**Text:**
————
Re: Code review: function to trim whitespace from all items in a list
by Eily (Monsignor) on Nov 21, 2014 at 10:29 UTC

    The first problem with this code is indeed the fact that grep's purpose is selection, not modification, so it does not help readability. But the problem mentionned by LanX is the worst I guess, that @x is modified under the hood, without it being explicit in the function description is a serious issue.

    If modifying @x is OK, then there's no need for another array and s/^\s*|\s*$/g for @x would avoid the copy of the array.

    Or, since map can actually do both modification and selection (it can yield a list of one, zero or more values for each input value) here's another way to do the same thing: @y = map { /(\S.*\S)/ ? $1 : () } @x; or if using map to remove elements isn't clear enough: @y = grep defined, map /(\S.*\S)/, @x;

    Edit: Whoops, doesn't work for strings that contain only one non-space char. /(\S.*?)\s*$/ would work but is not as easy to read.

Re: Code review: function to trim whitespace from all items in a list
by Anonymous Monk on Nov 21, 2014 at 12:58 UTC

    I personally don't have a problem with modification of the input; my own trim functions in various incarnations do just that, most of the time in-situ & returning nothing.
————
**Material supplied:**
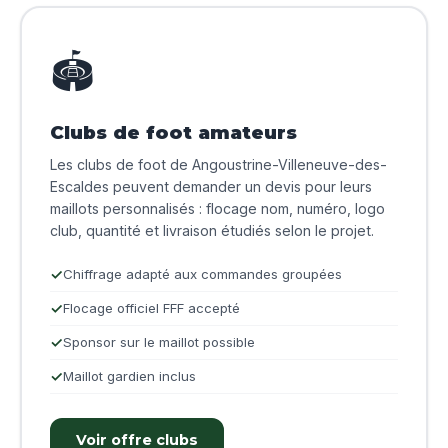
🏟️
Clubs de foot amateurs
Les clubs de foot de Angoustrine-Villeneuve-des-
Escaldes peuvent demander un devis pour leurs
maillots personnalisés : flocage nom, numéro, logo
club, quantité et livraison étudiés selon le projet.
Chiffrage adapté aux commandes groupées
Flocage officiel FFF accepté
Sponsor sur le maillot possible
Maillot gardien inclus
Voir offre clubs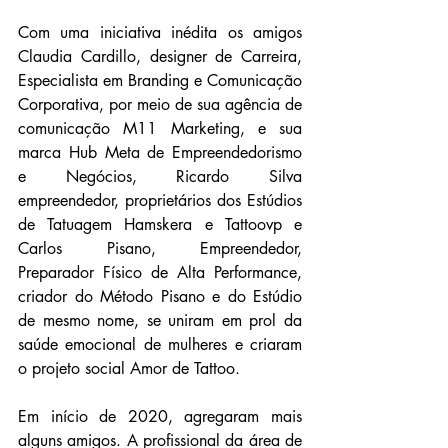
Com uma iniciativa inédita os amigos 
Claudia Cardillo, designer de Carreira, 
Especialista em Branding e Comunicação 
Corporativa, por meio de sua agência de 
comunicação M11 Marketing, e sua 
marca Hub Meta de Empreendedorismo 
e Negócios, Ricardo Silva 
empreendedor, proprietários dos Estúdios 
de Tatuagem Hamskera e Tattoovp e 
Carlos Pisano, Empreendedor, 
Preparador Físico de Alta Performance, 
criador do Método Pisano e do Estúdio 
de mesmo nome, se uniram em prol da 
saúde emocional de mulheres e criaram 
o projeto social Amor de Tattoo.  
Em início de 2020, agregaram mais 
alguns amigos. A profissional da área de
————
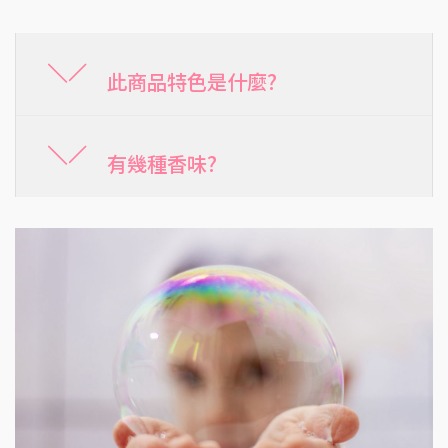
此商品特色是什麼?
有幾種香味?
————
**Exercise set:**
(A) In the forum thread on trimming whitespace, for which strings does the edit say the map approach fails?
(B) Rewrite the forum thread on trimming whitespace from "Or, since map" up to and including "in-situ & returning nothing.", renaming "incarnations" to "versions".
(C) Carry on the forum thread about trimming whitespace from list items, starting after its last sentence.
The records were taken from a different source than the forum thread.

**Results by task:**
(A) Strings that contain only one non-space character.

(B)
Or, since map can actually do both modification and selection (it can yield a list of one, zero or more values for each input value) here's another way to do the same thing: @y = map { /(\S.*\S)/ ? $1 : () } @x; or if using map to remove elements isn't clear enough: @y = grep defined, map /(\S.*\S)/, @x;

    Edit: Whoops, doesn't work for strings that contain only one non-space char. /(\S.*?)\s*$/ would work but is not as easy to read.

Re: Code review: function to trim whitespace from all items in a list
by Anonymous Monk on Nov 21, 2014 at 12:58 UTC

    I personally don't have a problem with modification of the input; my own trim functions in various versions do just that, most of the time in-situ & returning nothing.

(C)
    If your code expects the input given not to be fiddled with, then the trim function should make a copy of the input to work on. In either case, I would expect a note about input modifications in pod, saving me from a code dive.

    Devoid of pod, the function needs to work on a copy of the input & not touch input any further. Thus working with P::C.

      > I personally don't have a problem with modification of the input;

      I also see some applications for this...

      ...but then it would be better to force void context by checking wantarray to avoid confusion.

      Not sure about the best naming convention here.

      Maybe trim(@x) for mutator and @y=trimmed(@x) for non-mutator???

      Cheers Rolf

      (addicted to the Perl Programming Language and ☆☆☆☆ :)